There’s a bit of a recurring theme to a lot of transport commentary in recent times – that Auckland Transport needs to “up its game”. I touched on it recently in regards to communications, but it’s also covered well in this Newsroom article about the standoff between Auckland Transport and Councillors in relation to the most recent Statement of Intent. This is a telling extract from the Newsroom article:
Councillor Chris Darby expressed “significant concerns about the AT Statement of Intent” which were supposed to outline objectives and intentions for the next three years. “AT is about one year and even on that front it does not reflect the higher ranking documents.”
He listed numerous failures by Auckland Transport to adopt the council’s wishes, saying its statement did not reflect the Auckland Plan 2050, the regional land transport plan, approach to climate change, policy on disposal of assets via another council organisation, Panuku Auckland, road safety or other council requests.
Councillor Richard Hills said Auckland Transport’s document was not in the “transformational place where everything else has been” and declared himself “a little bit ‘whelmed by some of the details in here”.
The request to reallocate space on road space ought to be implemented.
The deputy mayor Bill Cashmore joined in, saying transport was a large part of the council budget and work. “We’ve replaced virtually half the board. It is a new chief executive and executive. It is time to assert our wishes on to that board in a way that is agreeable.”
It’s pleasing to see councillors finally raising these issues rather than rubber stamping the SOI’s like they have done in the past.
The Council’s dissatisfaction with Auckland Transport came through again yesterday in a Planning Committee item on Auckland’s road safety crisis. You can watch the whole item below:
For those who can’t dedicate an hour and a half of their lives, Radio NZ picked up some of the key points in this article – which again highlights the frustration of the Council with Auckland Transport’s performance:
Mr Levy appeared before combative Auckland councillors at a Planning Committee meeting today and came under fire with questions about what was being done to reduce the grim statistics.

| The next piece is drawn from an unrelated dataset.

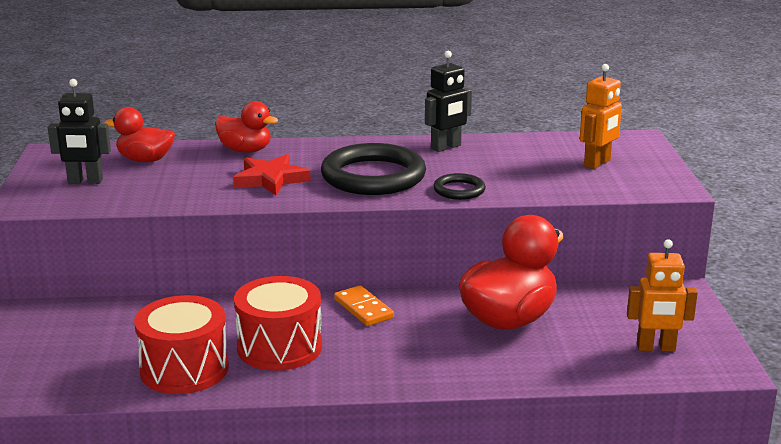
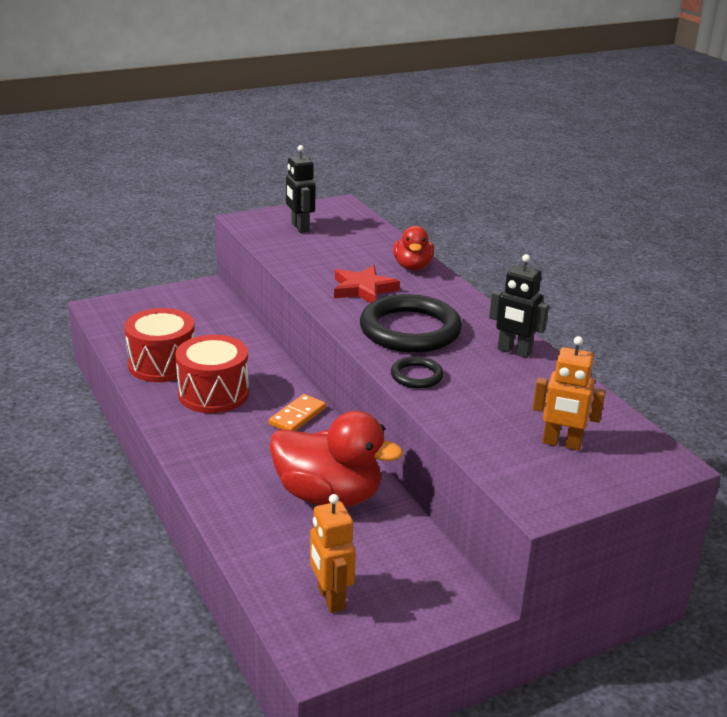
camera: 65 degrees right, 5 degrees up
red duck [104,107,175,162] -> none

Mayor Phil Goff said the figures were “appalling” and called for a better explanation than what was provided by AT.
“Why has Auckland done so badly? Because if we don’t understand the why, we don’t know what needs to be done to resolve it,” Mr Goff said.
Councillor Linda Cooper said she was disappointed nothing appeared to have changed since the implementation of the regional fuel tax, which helps to fund road safety.
“My understanding was there were going to be huge safety improvements – huge. I did vote for it with the understanding there would be something for my community, rural and poor. I see four investigations into footpaths here.”…
…Councillor Daniel Newman said he was “underwhelmed” with AT’s report, while Josephine Bartley questioned whether the agency was just doing what it wants rather than what Aucklanders want.
“I have people in my area that have had to go to the media, that have had to start petitions to get Auckland Transport to do something. And you don’t listen and you don’t act.”
This all begs the question of “what on earth is going wrong with Auckland Transport?” I think there are a few explanations.
Firstly, most of the issues raised by Councillors and us are not new, but rather we have run out of patience with Auckland Transport. The road safety crisis started in about 2012 when the long-running reduction in deaths and serious injuries was reversed and these numbers started to creep upwards. Yet it wasn’t until late 2017 that a proper review of road safety was even commissioned, and even then it seems as though the Board had to sidestep management to get the review done in the first place. In other areas, like making our streets more pedestrian friendly and giving buses more priority, the arguments have gone on for years and progress has been glacially slow. Not a single metre of bus lane was added in Auckland Transport’s first two years, for example.
Secondly, and I think this is linked to the first issue, there is now good political alignment on transport between the Council and Central Government. When Auckland Transport’s two funders were constantly arguing with each other, it was probably fairly easy for AT to pick whatever side it most preferred to align with on a particular issue – or to get into the habit of doing absolutely nothing to ensure it didn’t annoy either of its funding partners. But times have changed enormously now, there’s strong alignment and there’s funding from ATAP and the Regional Fuel Tax. Therefore everyone is rightly impatient to actually see progress made.
Auckland Transport will need to work hard to “up its game” and regain the trust and support that has slipped away in recent months, not helped by stuff-ups like the RLTP debacle. This will require more than just the usual “talk and no action” that has plagued AT in recent years (remember the Statement of Imagination). It will require bold moves that actually happen at pace and deliver real outcomes and it will require vastly better public communication and explanation for why AT is doing what it’s doing.
So come on Auckland Transport, it’s time to up your game. Otherwise it’s going to get ugly.